W lazarecie Tangerhütte 12.11.1941 r ( w nekrologu Oflagu II B jest błędna data 6.12.1941 r. ) zmarł arnswaldczyk ppor. MICHAŁ SAMBORSKI. ( ur. 9 lutego 1897 r. w Galewicach, pow. Wieluń ). Agronom . Uczestnik wojny 1920 r. Absolwent Szkoły Podchorążych Rezerwy .Oficer Rezerwy 20 Dywizji Piechoty. Przed 1939 r. pracował jako administrator majątków ziemskich, głównie na Kresach Wschodnich Rzeczypospolitej, ostatnio w majątku „Litwa” gmina Żyrowice k/Słonimia [żonaty, ojciec trojga dzieci]. Zmobilizowany został 8 kwietnia 1939 r., od lipca 1939 r. był dowódca 912 Kolumny Taborowej. W wojnie obronnej 1939 r. brał udział w walkach pod Mławą, Wyszkowem i od 14 września w obronie Warszawy (od strony Pragi, rejon ogrodu zoologicznego, ul.

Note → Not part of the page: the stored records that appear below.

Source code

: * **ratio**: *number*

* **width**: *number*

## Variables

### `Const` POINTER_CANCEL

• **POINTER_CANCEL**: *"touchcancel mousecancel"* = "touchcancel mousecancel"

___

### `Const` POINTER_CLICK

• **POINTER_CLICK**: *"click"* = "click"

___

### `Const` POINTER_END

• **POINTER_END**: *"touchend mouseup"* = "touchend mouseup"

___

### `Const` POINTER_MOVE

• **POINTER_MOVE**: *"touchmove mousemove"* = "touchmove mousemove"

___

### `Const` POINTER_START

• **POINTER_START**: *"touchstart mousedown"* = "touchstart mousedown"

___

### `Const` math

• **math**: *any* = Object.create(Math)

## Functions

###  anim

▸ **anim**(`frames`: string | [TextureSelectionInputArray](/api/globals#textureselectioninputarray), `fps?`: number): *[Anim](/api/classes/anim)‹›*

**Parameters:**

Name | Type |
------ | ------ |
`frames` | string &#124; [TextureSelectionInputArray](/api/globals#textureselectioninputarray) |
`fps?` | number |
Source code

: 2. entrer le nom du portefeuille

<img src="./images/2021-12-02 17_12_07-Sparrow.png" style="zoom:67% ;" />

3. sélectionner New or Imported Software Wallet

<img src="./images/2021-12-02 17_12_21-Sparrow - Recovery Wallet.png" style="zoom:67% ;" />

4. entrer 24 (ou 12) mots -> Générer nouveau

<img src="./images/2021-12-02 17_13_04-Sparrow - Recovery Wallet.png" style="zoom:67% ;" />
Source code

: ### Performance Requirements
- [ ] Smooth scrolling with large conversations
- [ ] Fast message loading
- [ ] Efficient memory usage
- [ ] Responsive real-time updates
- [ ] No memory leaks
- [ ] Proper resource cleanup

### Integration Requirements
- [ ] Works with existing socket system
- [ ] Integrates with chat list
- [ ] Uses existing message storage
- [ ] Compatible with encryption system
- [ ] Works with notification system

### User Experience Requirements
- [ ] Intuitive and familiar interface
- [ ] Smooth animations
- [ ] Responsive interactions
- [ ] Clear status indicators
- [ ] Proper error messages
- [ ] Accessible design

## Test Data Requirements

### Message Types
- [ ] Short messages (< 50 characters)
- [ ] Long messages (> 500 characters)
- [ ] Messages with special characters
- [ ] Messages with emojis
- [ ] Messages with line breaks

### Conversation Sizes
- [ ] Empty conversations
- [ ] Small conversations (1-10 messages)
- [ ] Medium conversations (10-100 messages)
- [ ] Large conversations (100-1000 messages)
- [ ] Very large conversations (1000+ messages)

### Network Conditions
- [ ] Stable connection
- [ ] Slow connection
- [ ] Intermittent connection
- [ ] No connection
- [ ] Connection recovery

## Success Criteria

Radzymińskiej), został ranny w czasie bombardowań pod Jabłonną. Po kapitulacji wraz z pozostałymi żołnierzami dostał się do niewoli ( nr jeniecki 49135 ), przebywał w obozach ; Oflag IV A – Hohenstein k/Drezna: od 12.10.1939 r. do 14.06.1940 r. Oflag II B – Arnswalde (Choszczno): od 15. 06.1940 r. do 26.09.1941 r. i od 27.09.1941 r do śmierci w Lazaret „T” Tangerhütte k/Magdeburga:. Nr grobu 283
Sensacyjne zdjęcia
W Muzeum Woldenberczyków w Dobiegniewie ( Oflag II C ) dzięki uprzejmości p. Ireny Zmaczyńskiej ( opiekunce Muzeum ) udało mi się przewertować wiele zdjęć jenieckich z różnych obozów. Przypadkowo w różnych kopertach jeńców którzy trafili do Woldenbergu z Oflagu X A Itzehoe* natrafiłem na fotografie z uroczystości pogrzebowych które choć z innego obozu niemal idealnie odpowiadają opisowi J. Bohatkiewicza. Zdjęcia ułożyłem w logiczną całość dzięki czemu udało się odtworzyć przebieg jednej z tych smutnych uroczystości.**. Niestety w licznych oflagach było ich niemało. Pogrzeb przedstawiony na zdjęciach z Itzehoe odbył się 17 lub 18 września 1940 r. na cmentarzu miejskim . Pochowano wówczas por. Mieczkowskiego. Zdjęcia te są sensacyjne, gdyż do tej pory nigdy nie publikowano uroczystości pogrzebowej przeprowadzonej w tak honorowej formie w oficerskim obozie jenieckim. Na ogół przedstawiane są pogrzeby na przyobozowych cmentarzach gdzie delegacje niemieckie są nieobecne lub niewidoczne. Aby nie popaść w zbytni zachwyt nad szlachetnością agresora z 1939 r. wspomnieć należy ,że w Oflagu X A Itzehoe przebywał jeden z niezłomnych obrońców Helu kpt. mar. Antoni Kasztelan***. W tym też obozie Niemcy zdjęli mu kapitańskie pagony i symbolicznie pozbawili go stopnia oficerskiego. Była to oczywiście degradacja całkowicie nielegalna. Z Itzehoe przeniesiono kpt. Kasztelana do Stalagu XX A. Tak rozpoczął swoją drogę przez mękę która zaprowadziła go na gilotynę w Królewcu. W oflagu w Itzehoe przebywało kilkunastu marynarzy – obrońców Wybrzeża, większość z nich rekrutowała się spośród rannych którzy tu trafili po szpitalnym wyleczeniu. Byli w nim też ci których z Nienburga wywieziono do Gdańska a którym szczęśliwie nie postawiono takich czy innych „przestępczych” zarzutów. W Itzehoe przebywało kilku oficerów rezerwy MW zmobilizowanych z marynarki handlowej.
Andrzej Szutowicz
*Itzehoe, Sięgające czasów Karola Wielkiego zielone miasto w Schleswig-Holstein położone nad rzeką Stör , ok 51 km na płn –zach od Hamburga. Obecnie ok. 33 tyś mieszkańców. ( de.wikipedia.org )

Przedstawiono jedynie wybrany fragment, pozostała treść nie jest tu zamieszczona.